The Taliban have freed two Americans in detention in Afghanistan, the State Department said Tuesday, on the same day that the militant regime faced condemnation for banning women at universities.
"This, we understand, to have been a goodwill gesture on the part of the Taliban. This was not part of any swap of prisoners or detainees. There was no money that exchanged hands," State Department spokesman Ned Price told reporters.
The two Americans were released to Qatar, which has played a key role supporting U.S. interests in Afghanistan since the Taliban takeover.
Price said that confidentiality rules forbade him from offering more details on the two Americans.
CNN reported that one of them was Ivor Shearer, a filmmaker arrested in August with his Afghan producer — whose fate is unclear — while filming the site of a US drone attack that killed Al-Qaeda leader Ayman al-Zawahiri.
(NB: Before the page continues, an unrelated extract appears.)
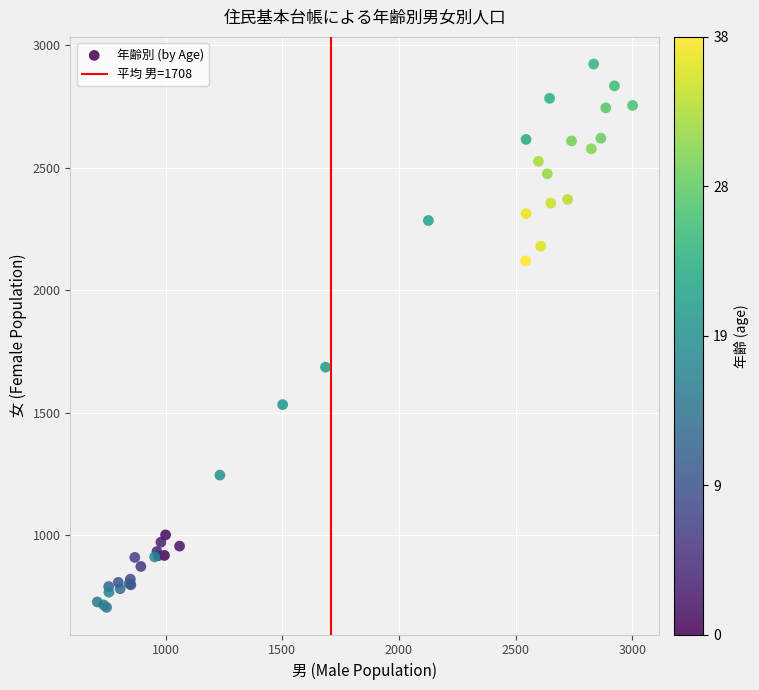

What Y value in the scatter plot is closest to 1814?

1686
The release came on the same day that the Taliban banned women from universities, drawing strong condemnation from the United States, which warned it would impose costs on the Islamist militants.
"The irony of them granting us a goodwill gesture on a day where they undertake a gesture like this to the Afghan people, it's not lost on us." Price said. "But it is a question for the Taliban themselves regarding the timing of this."
The United States has repeatedly condemned the Taliban's track record since the militants swept back to power last year when President Joe Biden pulled out US troops, leading the two-decade-old Western-backed government to collapse.
But the Biden administration said that the Taliban were largely helpful during the takeover on letting out U.S. citizens.